BOXING
私をリングサイドに連れてって。

徳山完勝。
槍のごとき右ストレートが世界を制す。


日本のジム所属選手同士の世界戦は
外国人対日本人の戦いとは別の楽しみがある。
お互いのパーソナリティの比較。
それぞれの戦歴の交差を当てはめ
より精度の高い試合予想をすることができる。
そしてその予想を良い意味で裏切って欲しいと思う期待感。
どちらかが王者として残り、
さらに日本で試合が見れるだろうという安心感。

ここのところ首都圏は天候が不安定だ。
全てをなぎ倒すような南風が吹いたと思えば雨。
試合当日は会場に向かうまでに
曇天そしていきなり小石大のヒョウが落ち、
さらに大雨。気温15度。
そして小雨になりやんだ。
今年は史上最速の桜の開花宣言が出ている。
しかしこの悪天候で桜の花も
頑張って咲いているものもあれば
すでに地に落ち泥にまみれているものもある。
こんな天気は少なからず人間の心に影響を及ぼす。
それになぜか雨が大の苦手なのである。
そんな鬱な気持ちを振り払う意味でも
試合が良いものになってくれればと
期待して会場に向かった。

WBC世界S.フライ級タイトルマッチ
「徳山昌守 対 柳光和博」
3月23日、春の訪れか気まぐれか
それほど目まぐるしく変わる天候の中
横浜アリーナで行われた。

チャンピオン徳山昌守、本名、洪昌守(ホン・チャンス)。
すでにご存知の方も多いとは思うが、
在日朝鮮人3世を公言。
朝鮮の血が流れる初のボクシング世界チャンピオンとして
祖国「北」のヒーローである。
すでに3度の防衛に成功、マスコミにも度々登場し、
世界チャンピオンとしてはもちろん、
「朝鮮」の在日3世という背景を背負った一人の人間として
自らのアイデンティティや価値感をストレートに明るく語る
新しい在日像を確立した男である。

マイノリティといわれる人々が
人間としての自己アイデンティティを公言しはじめたのは
47年黒人初のメジャーリーガーとなった
ジャッキー・ロビンソン※1以来であろう。

保存済みレコード ->
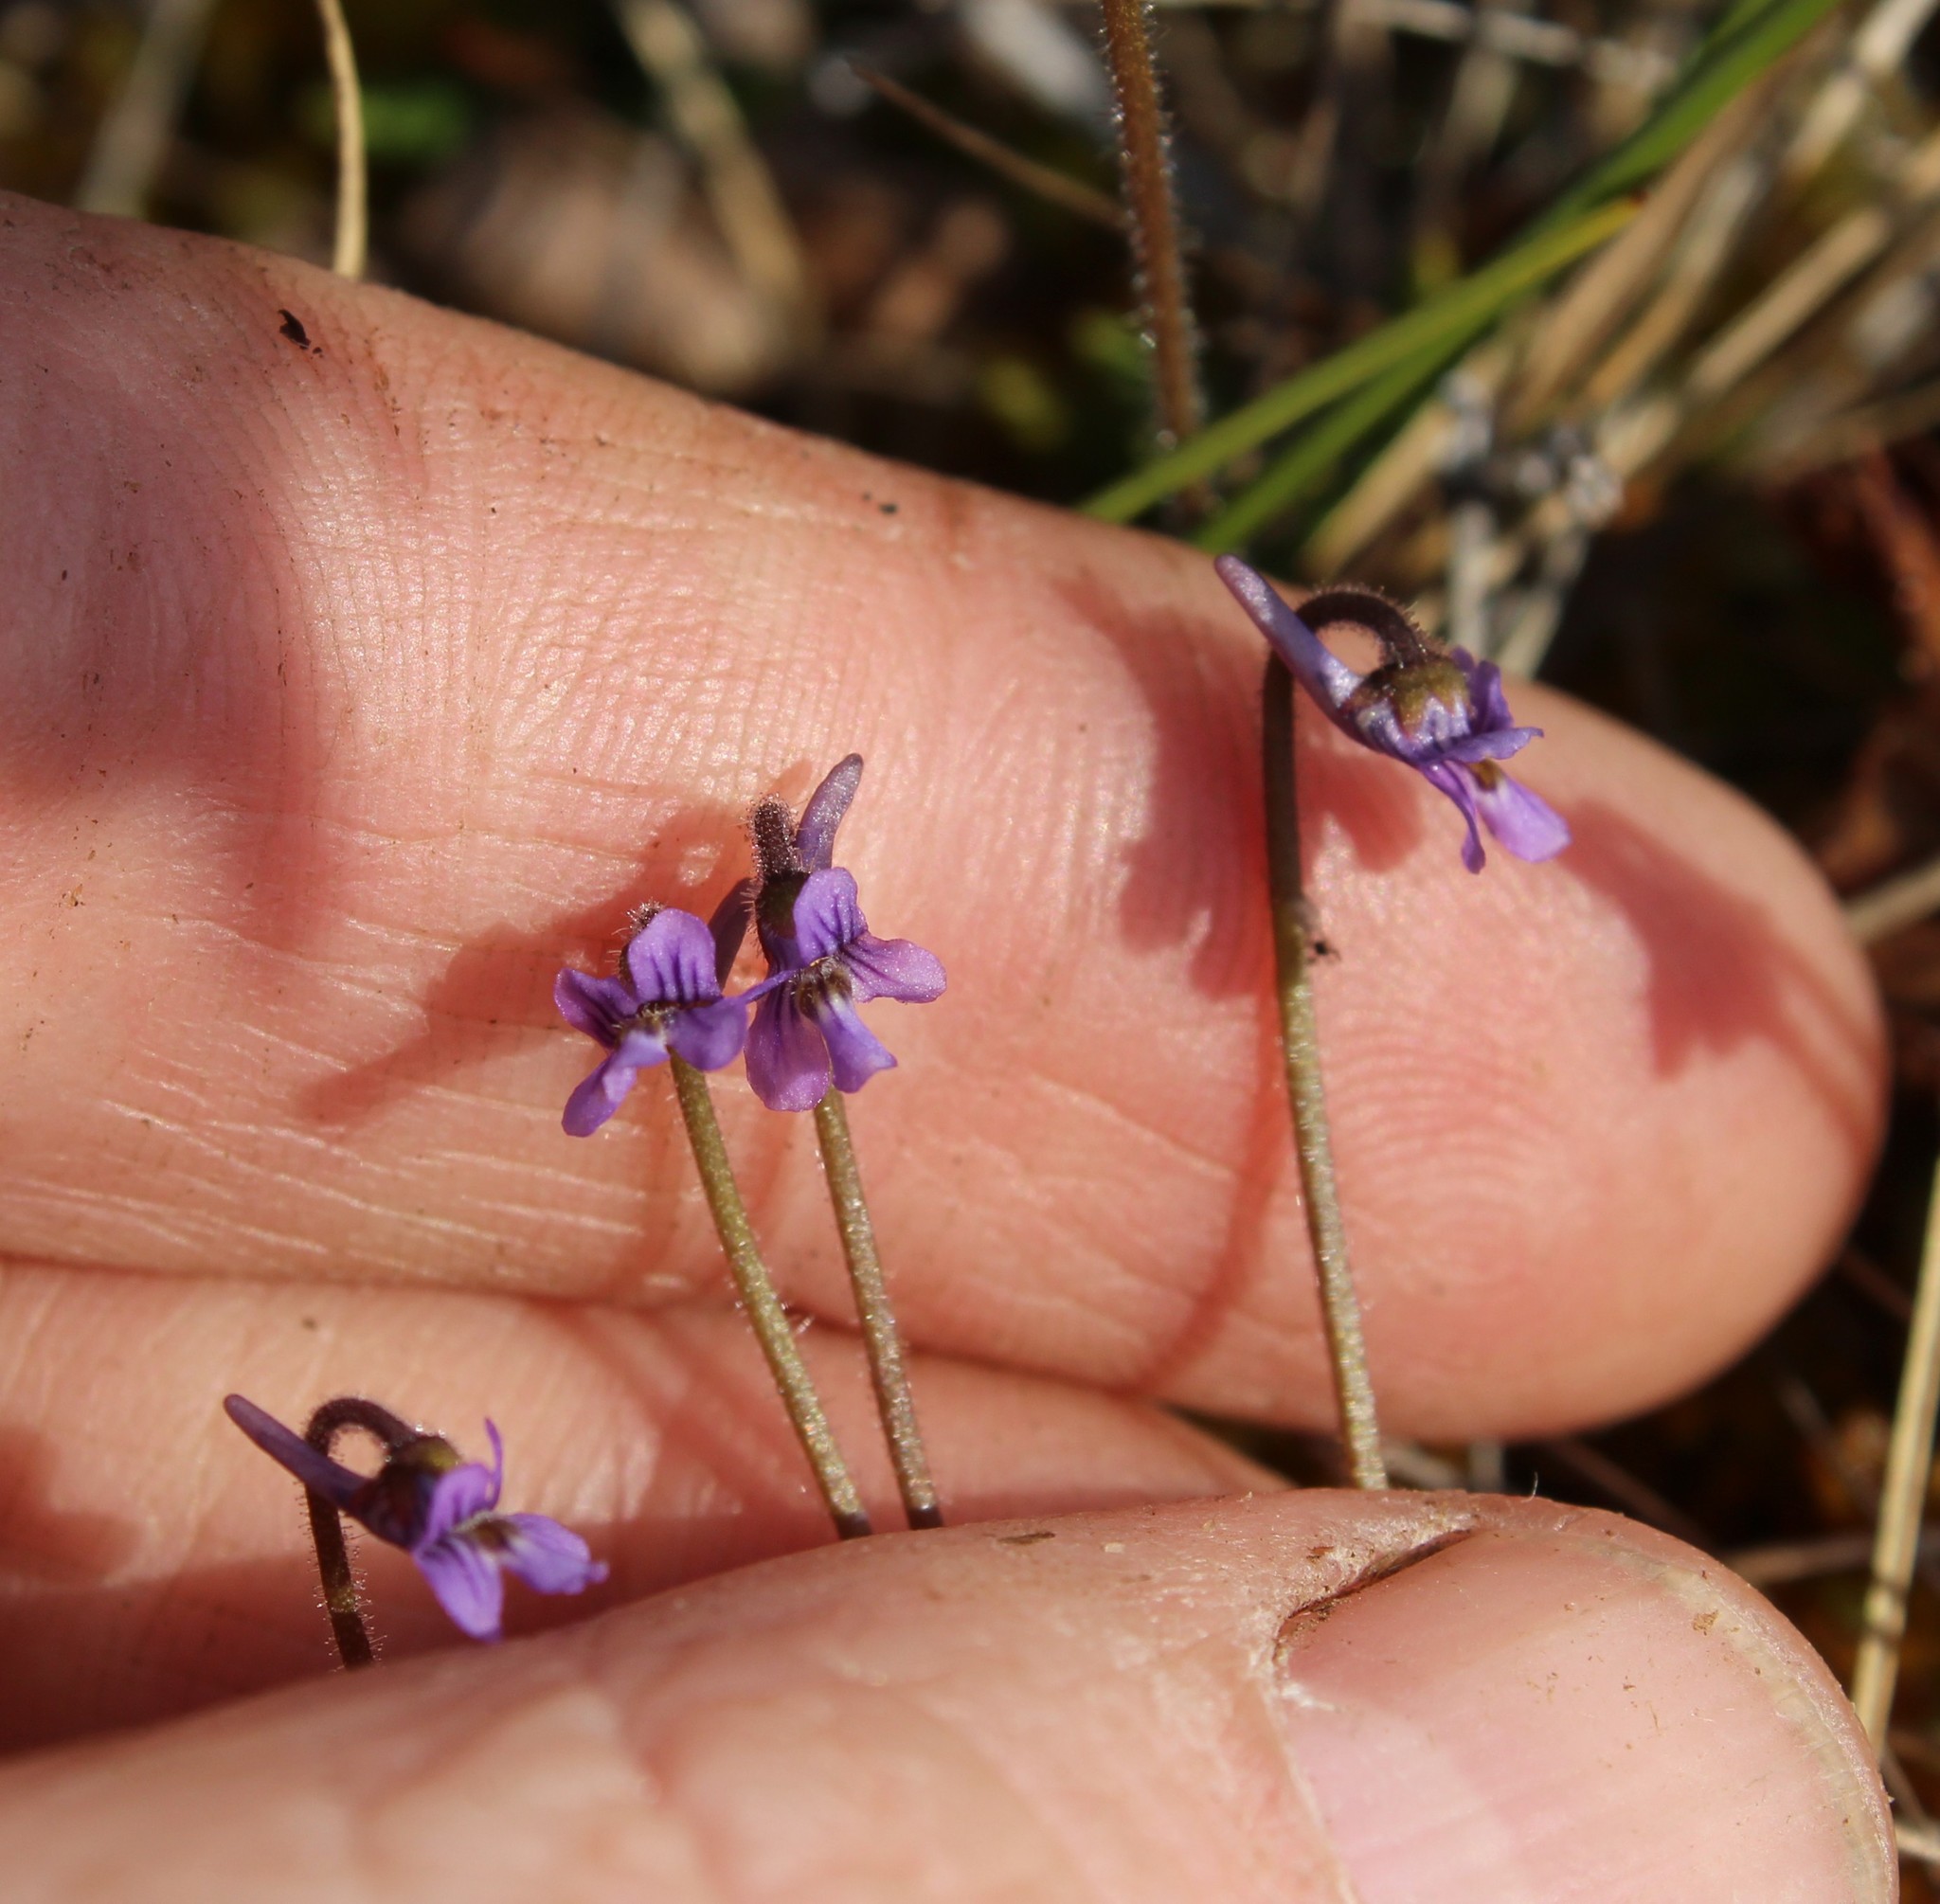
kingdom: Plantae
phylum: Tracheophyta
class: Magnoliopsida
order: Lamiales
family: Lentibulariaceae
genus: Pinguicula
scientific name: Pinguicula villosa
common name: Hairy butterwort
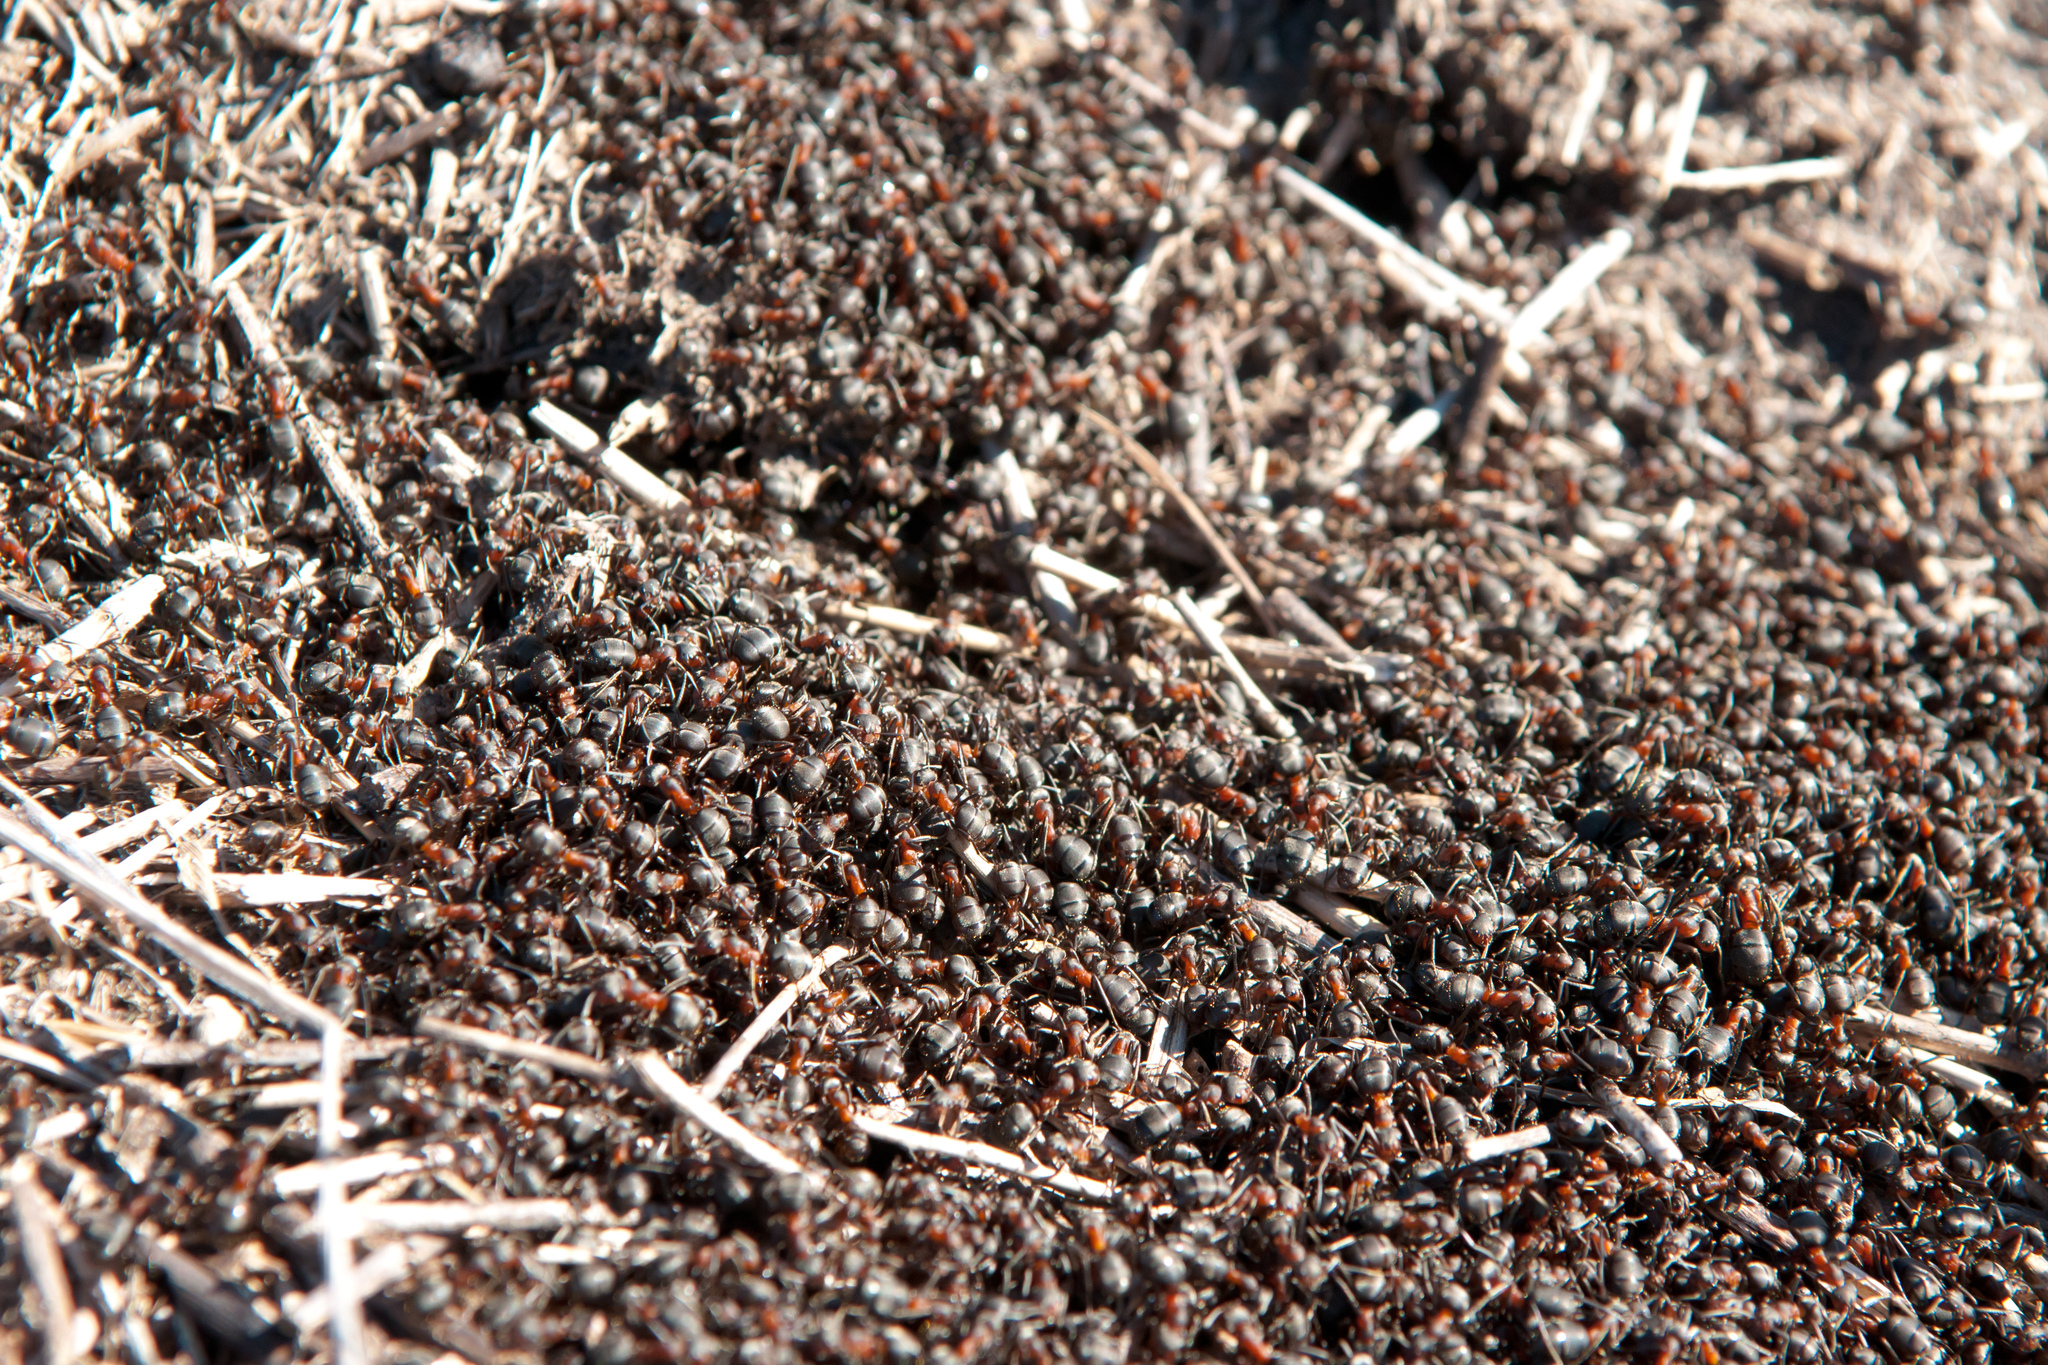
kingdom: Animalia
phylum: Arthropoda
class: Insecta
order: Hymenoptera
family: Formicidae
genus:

課題の指示 ->
- A) ボクシング観戦記から「そしてその予想を良い意味で裏切って欲しいと思う期待感。」に始まり「すでに地に落ち泥にまみれているものもある。」に至るまでの部分を、一字一句違えずに抜き出してください。
- B) ボクシング観戦記に基づいて、次の問いに答えてください。
(i) タイトルマッチが行われた会場はどこですか。
(ii) 徳山昌守の本名は何ですか。
(iii) 徳山昌守はすでに何度の防衛に成功していますか。

課題の解答 ->
- A)
そしてその予想を良い意味で裏切って欲しいと思う期待感。
どちらかが王者として残り、
さらに日本で試合が見れるだろうという安心感。

ここのところ首都圏は天候が不安定だ。
全てをなぎ倒すような南風が吹いたと思えば雨。
試合当日は会場に向かうまでに
曇天そしていきなり小石大のヒョウが落ち、
さらに大雨。気温15度。
そして小雨になりやんだ。
今年は史上最速の桜の開花宣言が出ている。
しかしこの悪天候で桜の花も
頑張って咲いているものもあれば
すでに地に落ち泥にまみれているものもある。

- B)
(i) 横浜アリーナです。
(ii) 洪昌守(ホン・チャンス)です。
(iii) 3度です。